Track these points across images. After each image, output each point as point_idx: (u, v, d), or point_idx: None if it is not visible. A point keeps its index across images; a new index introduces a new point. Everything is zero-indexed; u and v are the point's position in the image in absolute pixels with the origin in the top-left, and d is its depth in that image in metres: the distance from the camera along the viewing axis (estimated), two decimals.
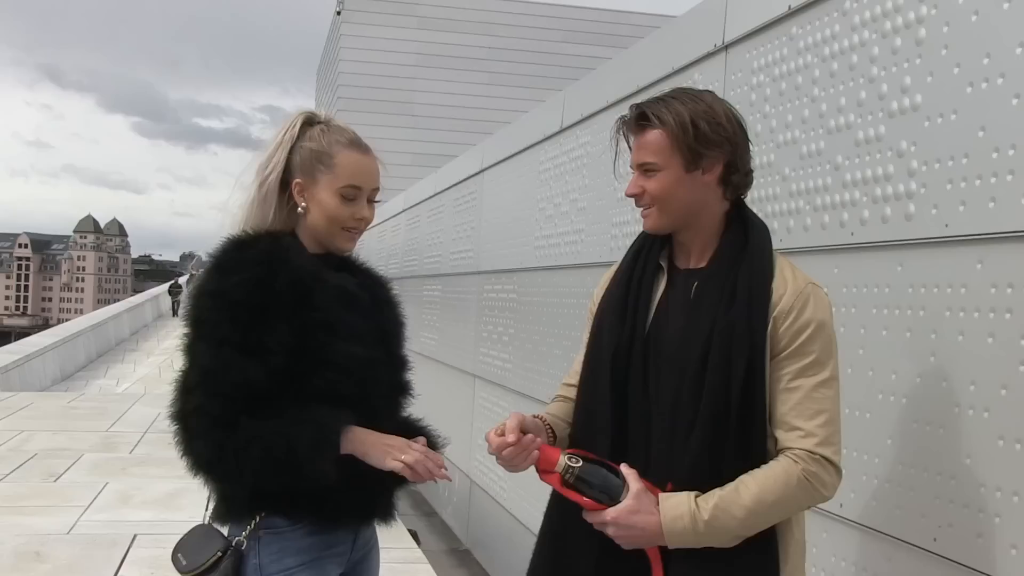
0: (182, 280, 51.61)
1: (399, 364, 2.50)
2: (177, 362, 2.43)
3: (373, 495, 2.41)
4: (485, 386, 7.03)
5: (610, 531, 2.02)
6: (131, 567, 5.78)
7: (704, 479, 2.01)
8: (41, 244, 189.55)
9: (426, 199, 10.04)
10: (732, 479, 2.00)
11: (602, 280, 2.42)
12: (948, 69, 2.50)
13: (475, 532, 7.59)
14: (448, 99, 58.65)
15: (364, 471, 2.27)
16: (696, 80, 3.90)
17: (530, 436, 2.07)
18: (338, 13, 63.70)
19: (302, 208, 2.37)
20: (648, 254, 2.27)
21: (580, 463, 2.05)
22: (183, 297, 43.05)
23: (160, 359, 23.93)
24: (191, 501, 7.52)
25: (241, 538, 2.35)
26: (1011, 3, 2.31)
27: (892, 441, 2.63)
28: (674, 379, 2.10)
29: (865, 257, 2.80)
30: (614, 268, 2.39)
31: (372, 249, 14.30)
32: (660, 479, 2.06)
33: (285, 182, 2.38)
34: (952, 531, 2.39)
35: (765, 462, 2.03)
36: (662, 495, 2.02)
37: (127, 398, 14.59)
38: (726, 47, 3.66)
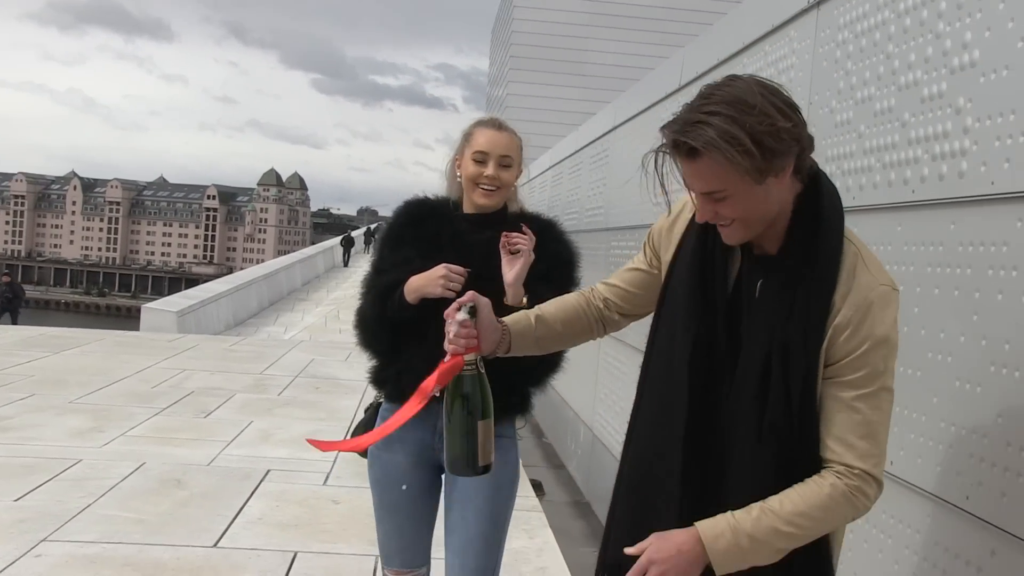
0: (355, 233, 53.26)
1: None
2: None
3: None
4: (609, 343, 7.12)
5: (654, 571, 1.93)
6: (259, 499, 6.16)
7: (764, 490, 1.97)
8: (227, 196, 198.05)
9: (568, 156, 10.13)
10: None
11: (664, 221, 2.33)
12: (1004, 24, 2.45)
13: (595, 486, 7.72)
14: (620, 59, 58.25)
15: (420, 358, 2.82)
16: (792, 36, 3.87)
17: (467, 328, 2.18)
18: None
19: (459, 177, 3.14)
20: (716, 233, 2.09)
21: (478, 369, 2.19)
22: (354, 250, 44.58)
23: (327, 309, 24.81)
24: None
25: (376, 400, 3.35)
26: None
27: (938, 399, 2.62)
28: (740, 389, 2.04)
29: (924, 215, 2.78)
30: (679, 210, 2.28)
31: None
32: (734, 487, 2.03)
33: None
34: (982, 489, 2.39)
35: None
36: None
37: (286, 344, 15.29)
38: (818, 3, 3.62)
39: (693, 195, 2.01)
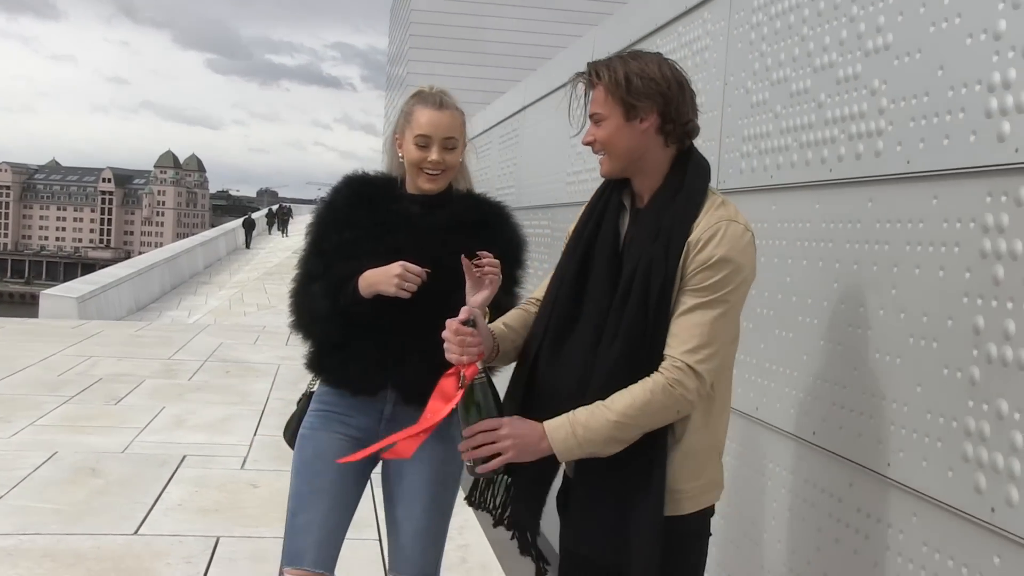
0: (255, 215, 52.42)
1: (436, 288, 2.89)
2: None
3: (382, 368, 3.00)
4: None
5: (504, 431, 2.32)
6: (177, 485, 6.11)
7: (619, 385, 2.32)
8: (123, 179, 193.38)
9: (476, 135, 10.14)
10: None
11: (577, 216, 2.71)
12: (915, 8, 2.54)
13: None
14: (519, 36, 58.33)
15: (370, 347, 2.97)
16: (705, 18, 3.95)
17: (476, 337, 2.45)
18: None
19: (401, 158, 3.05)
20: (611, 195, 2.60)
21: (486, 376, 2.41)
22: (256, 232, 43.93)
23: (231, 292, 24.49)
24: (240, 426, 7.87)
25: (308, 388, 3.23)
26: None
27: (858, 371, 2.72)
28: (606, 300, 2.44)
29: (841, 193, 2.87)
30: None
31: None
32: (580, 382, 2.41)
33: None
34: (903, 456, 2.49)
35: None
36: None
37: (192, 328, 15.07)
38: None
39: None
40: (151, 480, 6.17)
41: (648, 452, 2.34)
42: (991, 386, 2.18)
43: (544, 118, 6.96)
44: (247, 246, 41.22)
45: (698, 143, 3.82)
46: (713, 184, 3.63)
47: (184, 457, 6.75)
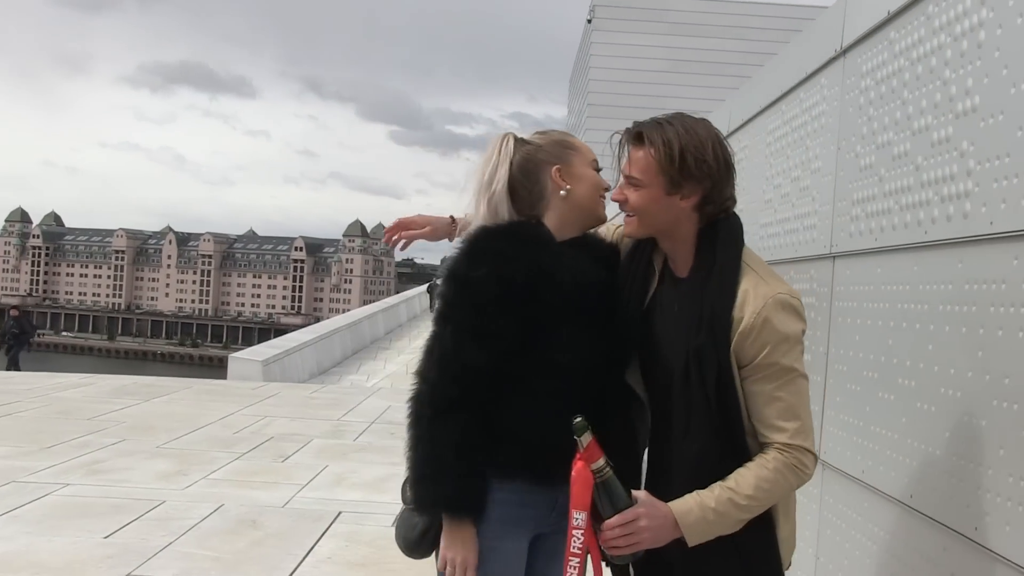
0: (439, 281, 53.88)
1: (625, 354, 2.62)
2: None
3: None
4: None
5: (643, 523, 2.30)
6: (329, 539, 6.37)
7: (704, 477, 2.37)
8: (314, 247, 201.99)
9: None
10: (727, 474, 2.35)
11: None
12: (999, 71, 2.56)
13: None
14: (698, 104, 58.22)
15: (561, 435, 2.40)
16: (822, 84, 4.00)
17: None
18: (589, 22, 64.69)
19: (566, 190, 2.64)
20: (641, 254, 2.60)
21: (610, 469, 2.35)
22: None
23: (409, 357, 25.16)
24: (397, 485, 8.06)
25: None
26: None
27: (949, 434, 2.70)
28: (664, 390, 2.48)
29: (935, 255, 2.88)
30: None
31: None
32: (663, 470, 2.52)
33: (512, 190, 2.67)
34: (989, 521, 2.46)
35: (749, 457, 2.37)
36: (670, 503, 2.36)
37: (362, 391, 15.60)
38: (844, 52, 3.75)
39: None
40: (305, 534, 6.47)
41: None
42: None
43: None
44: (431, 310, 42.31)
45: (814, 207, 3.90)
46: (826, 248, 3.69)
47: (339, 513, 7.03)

## Activity
Return all of the material exactly, without pictures.

## Output for this task
Track these points across images. After each image, output each point as point_idx: (u, v, d), or point_idx: None if it is not visible. A point keeps its index across images; a new index introduces a new point. Everything is zero-indexed; u and v are the point's position in the image in absolute pixels with the origin in the top-left, and d is its depth in that image in metres: the distance from the camera along the viewing axis (estimated), two decimals.
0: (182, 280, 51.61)
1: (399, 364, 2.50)
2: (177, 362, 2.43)
3: (373, 495, 2.41)
4: (485, 386, 7.03)
5: (610, 531, 2.02)
6: (131, 567, 5.78)
7: (704, 479, 2.01)
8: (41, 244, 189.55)
9: (426, 199, 10.04)
10: (732, 479, 2.00)
11: (602, 280, 2.42)
12: (948, 69, 2.50)
13: (475, 532, 7.59)
14: (448, 99, 58.65)
15: (364, 471, 2.27)
16: (696, 80, 3.90)
17: (530, 436, 2.07)
18: (338, 13, 63.70)
19: (302, 208, 2.37)
20: (648, 254, 2.27)
21: (580, 463, 2.05)
22: (183, 297, 43.05)
23: (160, 359, 23.93)
24: (191, 501, 7.52)
25: (241, 538, 2.35)
26: (1011, 3, 2.31)
27: (892, 441, 2.63)
28: (674, 379, 2.10)
29: (865, 257, 2.80)
30: (614, 268, 2.39)
31: (372, 249, 14.30)
32: (660, 479, 2.06)
33: (285, 182, 2.38)
34: (952, 531, 2.39)
35: (765, 462, 2.03)
36: (662, 495, 2.02)
37: (127, 398, 14.59)
38: (726, 47, 3.66)
0: (355, 233, 53.26)
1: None
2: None
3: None
4: (609, 343, 7.12)
5: (654, 571, 1.93)
6: (259, 499, 6.16)
7: (764, 490, 1.97)
8: (227, 196, 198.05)
9: (568, 156, 10.13)
10: None
11: (664, 221, 2.33)
12: (1004, 24, 2.45)
13: (595, 486, 7.72)
14: (620, 59, 58.25)
15: (420, 358, 2.82)
16: (792, 36, 3.87)
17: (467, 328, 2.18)
18: None
19: (459, 177, 3.14)
20: (716, 233, 2.09)
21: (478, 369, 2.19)
22: (354, 250, 44.58)
23: (327, 309, 24.81)
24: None
25: (376, 400, 3.35)
26: None
27: (938, 399, 2.62)
28: (740, 389, 2.04)
29: (924, 215, 2.78)
30: (679, 210, 2.28)
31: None
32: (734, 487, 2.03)
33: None
34: (982, 489, 2.39)
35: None
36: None
37: (286, 344, 15.29)
38: (818, 3, 3.62)
39: (693, 195, 2.01)
0: (255, 215, 52.42)
1: (436, 288, 2.89)
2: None
3: (382, 368, 3.00)
4: None
5: (504, 431, 2.32)
6: (177, 485, 6.11)
7: (619, 385, 2.32)
8: (123, 179, 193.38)
9: (476, 135, 10.14)
10: None
11: (577, 216, 2.71)
12: (915, 8, 2.54)
13: None
14: (519, 36, 58.33)
15: (370, 347, 2.97)
16: (705, 18, 3.95)
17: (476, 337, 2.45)
18: None
19: (401, 158, 3.05)
20: (611, 195, 2.60)
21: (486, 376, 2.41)
22: (256, 232, 43.93)
23: (231, 292, 24.49)
24: (240, 426, 7.87)
25: (308, 388, 3.23)
26: None
27: (858, 371, 2.72)
28: (606, 300, 2.44)
29: (841, 193, 2.87)
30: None
31: None
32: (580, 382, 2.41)
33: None
34: (903, 456, 2.49)
35: None
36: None
37: (192, 328, 15.07)
38: None
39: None
40: (151, 480, 6.17)
41: (648, 452, 2.34)
42: (991, 386, 2.18)
43: (544, 118, 6.96)
44: (247, 246, 41.22)
45: (698, 143, 3.82)
46: (713, 184, 3.63)
47: (184, 457, 6.75)
0: (439, 281, 53.88)
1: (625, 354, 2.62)
2: None
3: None
4: None
5: (643, 523, 2.30)
6: (329, 539, 6.37)
7: (704, 477, 2.37)
8: (314, 247, 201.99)
9: None
10: (727, 474, 2.35)
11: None
12: (999, 71, 2.56)
13: None
14: (698, 104, 58.22)
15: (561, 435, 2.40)
16: (822, 84, 4.00)
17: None
18: (589, 22, 64.69)
19: (566, 190, 2.64)
20: (641, 254, 2.60)
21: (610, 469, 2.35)
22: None
23: (409, 357, 25.16)
24: (397, 485, 8.06)
25: None
26: None
27: (949, 434, 2.70)
28: (664, 390, 2.48)
29: (935, 255, 2.88)
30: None
31: None
32: (663, 470, 2.52)
33: (512, 190, 2.67)
34: (989, 521, 2.46)
35: (749, 457, 2.37)
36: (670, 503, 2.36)
37: (362, 391, 15.60)
38: (844, 52, 3.75)
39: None
40: (305, 534, 6.47)
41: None
42: None
43: None
44: (431, 310, 42.31)
45: (814, 207, 3.90)
46: (826, 248, 3.69)
47: (339, 513, 7.03)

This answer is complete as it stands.